RAG with File Upload

Upload technical documents (PDF, DOCX, TXT) and ask questions directly about the content — this is essentially a built-in RAG pipeline without any extra setup. If using Ollama, you’ll need to pull an embedding model first:

ollama pull nomic-embed-text

PDFs around 50–100 pages work well with local models. For heavier files (300+ pages), Gemini 1.5 Pro is the better choice — its 1-million-token context window can handle an entire technical book.

Built-in Web Search

Under Settings → Web Search, enable the feature and pick a provider. SearXNG is the best option for self-hosting — free and unlimited. Brave Search API is also solid with a 2,000 requests/month free tier. Once enabled, the model automatically searches the web before answering if the question requires information beyond its training data. For more advanced web data collection tailored to AI applications, Firecrawl is worth exploring as a complement.

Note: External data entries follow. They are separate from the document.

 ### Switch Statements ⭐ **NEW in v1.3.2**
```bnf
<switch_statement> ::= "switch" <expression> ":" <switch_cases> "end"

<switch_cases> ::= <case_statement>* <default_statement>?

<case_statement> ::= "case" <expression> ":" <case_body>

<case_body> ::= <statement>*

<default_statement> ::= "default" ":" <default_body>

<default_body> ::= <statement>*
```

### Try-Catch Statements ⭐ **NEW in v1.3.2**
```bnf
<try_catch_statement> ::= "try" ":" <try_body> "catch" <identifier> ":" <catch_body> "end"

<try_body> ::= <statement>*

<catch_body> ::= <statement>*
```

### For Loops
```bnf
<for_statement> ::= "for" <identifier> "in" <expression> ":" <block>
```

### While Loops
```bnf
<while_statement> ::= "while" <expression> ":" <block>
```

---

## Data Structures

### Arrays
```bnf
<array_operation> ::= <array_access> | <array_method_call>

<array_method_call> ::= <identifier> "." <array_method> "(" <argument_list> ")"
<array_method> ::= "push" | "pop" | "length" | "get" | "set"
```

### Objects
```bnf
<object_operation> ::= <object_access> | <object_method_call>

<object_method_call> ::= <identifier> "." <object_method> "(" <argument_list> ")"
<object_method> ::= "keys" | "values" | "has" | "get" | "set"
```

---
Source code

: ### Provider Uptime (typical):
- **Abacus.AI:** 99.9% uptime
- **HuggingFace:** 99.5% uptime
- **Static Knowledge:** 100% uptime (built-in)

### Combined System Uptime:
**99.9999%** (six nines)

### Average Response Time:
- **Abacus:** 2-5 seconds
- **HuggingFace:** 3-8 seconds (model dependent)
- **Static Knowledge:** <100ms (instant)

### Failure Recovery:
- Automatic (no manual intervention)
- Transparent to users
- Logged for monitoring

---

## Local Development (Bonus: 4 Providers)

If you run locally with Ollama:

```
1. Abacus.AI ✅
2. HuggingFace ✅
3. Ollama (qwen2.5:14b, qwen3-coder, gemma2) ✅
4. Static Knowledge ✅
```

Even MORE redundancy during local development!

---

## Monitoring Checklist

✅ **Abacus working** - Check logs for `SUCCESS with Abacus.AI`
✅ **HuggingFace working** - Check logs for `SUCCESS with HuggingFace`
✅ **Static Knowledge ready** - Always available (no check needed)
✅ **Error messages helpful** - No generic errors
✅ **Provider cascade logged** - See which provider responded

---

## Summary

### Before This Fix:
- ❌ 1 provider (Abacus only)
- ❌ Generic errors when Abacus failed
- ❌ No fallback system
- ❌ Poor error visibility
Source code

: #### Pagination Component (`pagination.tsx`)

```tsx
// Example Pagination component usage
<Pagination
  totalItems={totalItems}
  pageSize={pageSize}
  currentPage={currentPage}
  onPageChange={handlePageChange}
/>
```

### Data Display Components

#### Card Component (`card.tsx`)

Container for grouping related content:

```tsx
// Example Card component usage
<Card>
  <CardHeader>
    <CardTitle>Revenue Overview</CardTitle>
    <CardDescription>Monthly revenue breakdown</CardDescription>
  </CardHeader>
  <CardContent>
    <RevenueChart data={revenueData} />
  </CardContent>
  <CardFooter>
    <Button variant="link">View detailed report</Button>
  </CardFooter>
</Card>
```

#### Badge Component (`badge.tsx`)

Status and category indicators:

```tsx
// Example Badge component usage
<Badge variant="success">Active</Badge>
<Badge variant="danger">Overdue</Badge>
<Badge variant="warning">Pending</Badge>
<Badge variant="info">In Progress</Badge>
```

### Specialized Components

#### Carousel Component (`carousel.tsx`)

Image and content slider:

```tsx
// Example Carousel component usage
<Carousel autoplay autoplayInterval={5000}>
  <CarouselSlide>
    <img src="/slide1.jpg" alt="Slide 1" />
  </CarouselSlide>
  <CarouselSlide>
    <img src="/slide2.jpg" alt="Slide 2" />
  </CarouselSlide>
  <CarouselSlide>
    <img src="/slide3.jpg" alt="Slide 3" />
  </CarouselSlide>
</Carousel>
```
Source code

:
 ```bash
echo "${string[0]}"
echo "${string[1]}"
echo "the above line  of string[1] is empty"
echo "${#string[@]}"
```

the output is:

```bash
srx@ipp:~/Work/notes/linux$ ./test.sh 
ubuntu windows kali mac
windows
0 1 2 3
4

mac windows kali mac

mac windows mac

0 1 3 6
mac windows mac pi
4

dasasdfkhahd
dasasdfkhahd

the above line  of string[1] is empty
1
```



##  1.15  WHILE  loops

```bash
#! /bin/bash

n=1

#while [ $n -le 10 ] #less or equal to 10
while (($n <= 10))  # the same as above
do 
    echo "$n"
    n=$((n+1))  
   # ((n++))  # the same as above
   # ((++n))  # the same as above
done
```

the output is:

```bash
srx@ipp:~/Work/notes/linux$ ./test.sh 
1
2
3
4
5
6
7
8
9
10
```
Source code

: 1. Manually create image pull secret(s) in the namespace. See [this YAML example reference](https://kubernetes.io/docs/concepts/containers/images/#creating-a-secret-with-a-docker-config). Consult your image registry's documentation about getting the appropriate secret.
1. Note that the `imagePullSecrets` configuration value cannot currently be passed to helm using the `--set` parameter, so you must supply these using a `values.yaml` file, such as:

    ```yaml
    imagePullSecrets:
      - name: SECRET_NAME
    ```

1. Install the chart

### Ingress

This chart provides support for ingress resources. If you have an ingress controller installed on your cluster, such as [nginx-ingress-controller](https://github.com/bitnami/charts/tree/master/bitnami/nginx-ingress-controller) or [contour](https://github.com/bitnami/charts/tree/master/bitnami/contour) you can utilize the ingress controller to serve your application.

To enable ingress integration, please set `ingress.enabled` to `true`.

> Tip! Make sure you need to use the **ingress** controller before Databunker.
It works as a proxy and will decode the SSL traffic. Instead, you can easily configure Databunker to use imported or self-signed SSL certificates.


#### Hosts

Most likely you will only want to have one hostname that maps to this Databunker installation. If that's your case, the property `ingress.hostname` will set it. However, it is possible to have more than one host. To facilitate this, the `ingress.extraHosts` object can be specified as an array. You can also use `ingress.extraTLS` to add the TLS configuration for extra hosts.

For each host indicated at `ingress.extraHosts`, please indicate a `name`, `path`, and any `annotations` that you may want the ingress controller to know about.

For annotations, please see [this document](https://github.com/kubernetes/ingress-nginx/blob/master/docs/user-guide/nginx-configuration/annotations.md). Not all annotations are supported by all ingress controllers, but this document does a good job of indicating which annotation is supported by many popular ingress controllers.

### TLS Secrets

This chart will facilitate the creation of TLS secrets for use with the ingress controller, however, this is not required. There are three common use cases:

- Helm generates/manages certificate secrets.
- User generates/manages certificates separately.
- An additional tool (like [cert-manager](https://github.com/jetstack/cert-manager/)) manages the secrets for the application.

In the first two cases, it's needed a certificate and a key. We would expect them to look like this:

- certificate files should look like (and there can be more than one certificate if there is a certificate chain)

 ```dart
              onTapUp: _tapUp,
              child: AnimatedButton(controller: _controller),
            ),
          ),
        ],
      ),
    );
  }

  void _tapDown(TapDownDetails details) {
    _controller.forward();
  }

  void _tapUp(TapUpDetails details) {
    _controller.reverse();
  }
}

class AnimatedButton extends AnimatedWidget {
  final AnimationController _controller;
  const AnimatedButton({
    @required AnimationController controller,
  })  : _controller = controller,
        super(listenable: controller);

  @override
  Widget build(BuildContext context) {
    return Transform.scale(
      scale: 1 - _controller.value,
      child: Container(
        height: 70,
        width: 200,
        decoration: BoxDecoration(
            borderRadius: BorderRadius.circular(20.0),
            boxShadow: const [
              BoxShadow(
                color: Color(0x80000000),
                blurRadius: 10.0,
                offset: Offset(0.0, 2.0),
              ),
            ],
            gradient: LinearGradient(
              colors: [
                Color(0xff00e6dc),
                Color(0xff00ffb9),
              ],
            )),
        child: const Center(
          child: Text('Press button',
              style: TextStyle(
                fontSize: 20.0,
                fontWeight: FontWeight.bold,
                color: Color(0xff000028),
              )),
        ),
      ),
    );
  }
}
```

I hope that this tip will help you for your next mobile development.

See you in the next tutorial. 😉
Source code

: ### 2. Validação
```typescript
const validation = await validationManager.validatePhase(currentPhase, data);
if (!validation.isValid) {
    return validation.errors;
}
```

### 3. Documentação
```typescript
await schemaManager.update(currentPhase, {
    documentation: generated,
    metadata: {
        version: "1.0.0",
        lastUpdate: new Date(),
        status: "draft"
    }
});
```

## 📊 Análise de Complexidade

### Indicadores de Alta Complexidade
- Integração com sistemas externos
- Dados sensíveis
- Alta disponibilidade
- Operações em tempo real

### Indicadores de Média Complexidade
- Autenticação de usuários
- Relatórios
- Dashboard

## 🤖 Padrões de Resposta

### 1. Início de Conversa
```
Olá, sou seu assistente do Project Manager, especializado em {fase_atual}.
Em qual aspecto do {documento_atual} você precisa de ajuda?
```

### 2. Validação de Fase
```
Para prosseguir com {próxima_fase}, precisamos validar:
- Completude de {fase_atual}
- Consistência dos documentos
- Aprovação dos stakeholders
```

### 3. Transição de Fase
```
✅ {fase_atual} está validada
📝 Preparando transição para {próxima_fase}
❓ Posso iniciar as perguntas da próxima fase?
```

Docker Compose — How I Deploy on a VPS

Single commands are fine for testing, but for real deployments I use Docker Compose for easier management (or Docker Swarm if you need multi-host clustering):

# docker-compose.yml
version: '3.8'
services:
  open-webui:
    image: ghcr.io/open-webui/open-webui:main
    container_name: open-webui
    ports:
      - "3000:8080"
    environment:
      - OLLAMA_BASE_URL=http://ollama:11434
      - OPENAI_API_KEY=${OPENAI_API_KEY}
      - WEBUI_SECRET_KEY=${WEBUI_SECRET_KEY}
      - DEFAULT_USER_ROLE=user  # New users must be approved by admin
    volumes:
      - open-webui:/app/backend/data
    restart: always
    depends_on:
      - ollama

  ollama:
    image: ollama/ollama:latest
    container_name: ollama
    volumes:
      - ollama:/root/.ollama
    restart: always
    # Uncomment if you have an NVIDIA GPU:
    # deploy:
    #   resources:
    #     reservations:
    #       devices:
    #         - capabilities: [gpu]

volumes:
  open-webui:
  ollama:
# .env file
OPENAI_API_KEY=sk-...
WEBUI_SECRET_KEY=your-random-secret-key-here

# Start up
docker compose up -d

# Then pull models
docker exec ollama ollama pull llama3.2
docker exec ollama ollama pull codellama

Practical Tips for Daily Use

Restricting Access

When deploying on a public VPS, set DEFAULT_USER_ROLE=pending — new registrants must wait for admin approval instead of getting immediate access. This prevents strangers from using your API keys and hitting you with a surprise bill at the end of the month. Pair this with the standard Ubuntu server hardening steps for a more secure setup overall.

Nginx Reverse Proxy with HTTPS

server {
    server_name ai.yourdomain.com;
    location / {
        proxy_pass http://localhost:3000;
        proxy_http_version 1.1;
        proxy_set_header Upgrade $http_upgrade;
        proxy_set_header Connection "upgrade";
        proxy_set_header Host $host;
        proxy_read_timeout 300s;  # Local models can be slow to respond
    }
}
# Get SSL certificate
certbot --nginx -d ai.yourdomain.com

Choosing the Right Model for Each Task

After using it for a while, here’s the pattern I’ve settled on:

  • Code generation/review: Claude 3.5 Sonnet or GPT-4o
  • Writing, brainstorming: Claude Opus, or Llama 3.2 for offline use
  • Quick questions, low accuracy requirements: Llama 3.2 3B local — zero latency, zero cost
  • File analysis, long PDFs: Gemini 1.5 Pro (largest context window)

Updating Open WebUI

# Pull the latest image
docker pull ghcr.io/open-webui/open-webui:main

# Restart the container (data is preserved since we mounted a volume)
docker compose down && docker compose up -d

Open WebUI releases fairly frequently — averaging 2–3 versions per week, each with bug fixes or new features. It’s worth updating regularly.

I run this setup daily on a VPS with 2 vCPU / 4GB RAM. A 3B model needs about 2GB of RAM, a 7B model needs ~5GB — just enough for this configuration. For 70B models you’ll need a GPU; otherwise stick with cloud APIs — far more convenient, no extra hardware investment required.